Patient flow problems are the most commonly missed source of bias in diagnostic accuracy reviews. Reviewers focused on patient selection and index test blinding sometimes treat flow and timing as a checklist item rather than a substantive concern, but the bias introduced by inappropriate flow can be larger than the bias from interpretation issues. There is no separate applicability concern for flow and timing because flow is fundamentally about how the study was run rather than what the study was about.
Signaling Questions Versus Domain Judgments
A central design feature of QUADAS-2 is the distinction between signaling questions and domain judgments. Signaling questions are concrete, factual questions about study conduct (was the threshold pre-specified, were patients consecutively enrolled). Domain judgments are summary risk-of-bias ratings for the entire domain on a three-point scale: low, high, or unclear.

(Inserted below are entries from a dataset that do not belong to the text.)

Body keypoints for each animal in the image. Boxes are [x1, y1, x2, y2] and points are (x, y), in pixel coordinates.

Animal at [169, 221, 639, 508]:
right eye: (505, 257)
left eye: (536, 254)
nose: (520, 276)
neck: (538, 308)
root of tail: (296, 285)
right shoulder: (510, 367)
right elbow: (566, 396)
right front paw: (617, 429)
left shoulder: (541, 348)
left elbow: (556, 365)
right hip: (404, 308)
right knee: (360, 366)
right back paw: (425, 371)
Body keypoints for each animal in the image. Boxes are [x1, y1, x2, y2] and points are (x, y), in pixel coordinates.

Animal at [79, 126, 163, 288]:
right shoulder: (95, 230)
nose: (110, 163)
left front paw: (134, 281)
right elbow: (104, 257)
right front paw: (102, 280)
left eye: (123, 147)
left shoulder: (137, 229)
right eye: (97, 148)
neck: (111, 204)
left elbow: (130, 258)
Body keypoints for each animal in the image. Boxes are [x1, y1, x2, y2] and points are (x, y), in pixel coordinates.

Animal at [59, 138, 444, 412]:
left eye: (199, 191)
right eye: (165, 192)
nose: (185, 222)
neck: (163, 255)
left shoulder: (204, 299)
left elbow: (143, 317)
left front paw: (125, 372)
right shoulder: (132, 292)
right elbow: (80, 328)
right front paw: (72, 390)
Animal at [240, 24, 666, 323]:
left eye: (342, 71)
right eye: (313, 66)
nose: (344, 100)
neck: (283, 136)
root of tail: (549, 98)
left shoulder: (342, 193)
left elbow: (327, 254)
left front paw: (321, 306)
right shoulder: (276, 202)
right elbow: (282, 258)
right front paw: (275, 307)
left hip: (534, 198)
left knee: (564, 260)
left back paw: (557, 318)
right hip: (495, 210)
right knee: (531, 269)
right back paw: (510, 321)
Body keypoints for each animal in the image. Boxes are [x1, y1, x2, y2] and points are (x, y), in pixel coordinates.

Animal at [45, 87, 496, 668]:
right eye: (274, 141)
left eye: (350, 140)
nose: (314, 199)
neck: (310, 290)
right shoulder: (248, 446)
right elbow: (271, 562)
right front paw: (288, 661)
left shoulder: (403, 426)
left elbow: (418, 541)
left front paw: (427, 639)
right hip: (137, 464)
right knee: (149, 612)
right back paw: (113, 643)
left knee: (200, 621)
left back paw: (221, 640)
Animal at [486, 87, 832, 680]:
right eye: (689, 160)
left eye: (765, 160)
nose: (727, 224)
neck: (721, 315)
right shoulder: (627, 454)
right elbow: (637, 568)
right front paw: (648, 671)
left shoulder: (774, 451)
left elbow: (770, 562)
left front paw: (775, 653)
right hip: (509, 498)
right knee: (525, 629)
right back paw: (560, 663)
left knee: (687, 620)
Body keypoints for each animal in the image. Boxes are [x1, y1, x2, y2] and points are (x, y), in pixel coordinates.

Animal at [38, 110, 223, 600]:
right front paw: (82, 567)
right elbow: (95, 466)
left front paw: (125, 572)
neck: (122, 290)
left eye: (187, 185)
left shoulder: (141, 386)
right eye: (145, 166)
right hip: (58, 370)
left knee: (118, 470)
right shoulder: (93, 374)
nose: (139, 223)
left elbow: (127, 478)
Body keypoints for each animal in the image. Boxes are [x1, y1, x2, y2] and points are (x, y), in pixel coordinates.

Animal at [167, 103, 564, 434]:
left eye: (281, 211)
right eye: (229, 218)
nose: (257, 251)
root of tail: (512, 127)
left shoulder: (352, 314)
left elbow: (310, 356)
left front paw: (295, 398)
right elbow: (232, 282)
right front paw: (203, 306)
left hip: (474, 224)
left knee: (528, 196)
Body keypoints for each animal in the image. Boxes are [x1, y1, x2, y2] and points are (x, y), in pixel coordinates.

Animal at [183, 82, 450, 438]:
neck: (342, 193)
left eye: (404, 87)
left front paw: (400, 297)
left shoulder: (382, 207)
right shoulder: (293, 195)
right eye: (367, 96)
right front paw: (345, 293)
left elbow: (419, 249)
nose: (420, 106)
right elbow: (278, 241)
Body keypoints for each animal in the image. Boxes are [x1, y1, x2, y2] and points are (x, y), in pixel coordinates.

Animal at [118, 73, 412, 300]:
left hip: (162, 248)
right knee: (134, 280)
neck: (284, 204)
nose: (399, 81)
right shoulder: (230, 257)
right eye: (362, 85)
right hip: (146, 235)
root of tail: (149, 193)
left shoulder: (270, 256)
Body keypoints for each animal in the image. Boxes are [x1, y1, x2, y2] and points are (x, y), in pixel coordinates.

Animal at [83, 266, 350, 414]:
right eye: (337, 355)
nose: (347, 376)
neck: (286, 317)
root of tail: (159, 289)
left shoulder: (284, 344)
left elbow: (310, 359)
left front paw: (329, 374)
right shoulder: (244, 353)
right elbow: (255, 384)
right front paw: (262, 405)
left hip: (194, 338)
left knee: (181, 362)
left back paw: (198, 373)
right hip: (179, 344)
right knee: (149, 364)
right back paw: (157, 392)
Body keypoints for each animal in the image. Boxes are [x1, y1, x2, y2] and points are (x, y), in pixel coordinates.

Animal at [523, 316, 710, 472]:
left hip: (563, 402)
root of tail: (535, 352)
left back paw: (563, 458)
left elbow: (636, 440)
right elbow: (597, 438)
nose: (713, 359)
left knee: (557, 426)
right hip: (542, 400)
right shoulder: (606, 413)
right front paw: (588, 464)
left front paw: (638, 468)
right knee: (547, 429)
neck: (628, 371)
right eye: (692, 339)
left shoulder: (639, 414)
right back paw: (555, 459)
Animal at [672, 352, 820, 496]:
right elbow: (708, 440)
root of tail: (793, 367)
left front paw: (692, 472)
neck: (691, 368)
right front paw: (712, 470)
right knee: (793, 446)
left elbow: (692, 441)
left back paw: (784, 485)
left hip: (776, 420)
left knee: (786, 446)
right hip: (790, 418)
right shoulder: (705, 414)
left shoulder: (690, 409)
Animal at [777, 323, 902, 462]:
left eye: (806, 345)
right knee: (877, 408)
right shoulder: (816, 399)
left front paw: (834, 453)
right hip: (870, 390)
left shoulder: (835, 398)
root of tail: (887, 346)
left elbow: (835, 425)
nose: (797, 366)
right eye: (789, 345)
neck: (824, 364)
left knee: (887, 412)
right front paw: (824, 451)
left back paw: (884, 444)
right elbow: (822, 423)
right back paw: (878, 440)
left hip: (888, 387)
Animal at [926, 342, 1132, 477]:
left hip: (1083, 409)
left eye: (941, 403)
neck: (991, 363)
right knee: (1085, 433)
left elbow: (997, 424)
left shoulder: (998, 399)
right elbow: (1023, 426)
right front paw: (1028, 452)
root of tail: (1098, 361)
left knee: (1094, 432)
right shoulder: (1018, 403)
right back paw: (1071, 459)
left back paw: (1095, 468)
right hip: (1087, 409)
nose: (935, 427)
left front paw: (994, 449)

The signaling questions guide the reviewer toward the domain judgment but do not determine it mechanically. A reviewer assessing a study with three signaling questions answered yes and one answered unclear must apply judgment to decide whether the unclear answer is enough to push the domain to high risk, whether it is methodologically minor enough to keep the domain at low risk, or whether reporting is incomplete enough to rate the domain unclear. The tool's developers explicitly support this judgment-based approach over mechanical scoring.
This is why QUADAS-2 does not produce a numerical score. Composite scoring was a known problem with QUADAS-1 and is explicitly discouraged in QUADAS-2 documentation. Reviewers should resist the temptation to compute a weighted average of domain ratings: such scores are not validated and undermine the structured judgment the tool is designed to support. The risk of bias assessment guide discusses this design pattern across all current risk-of-bias tools.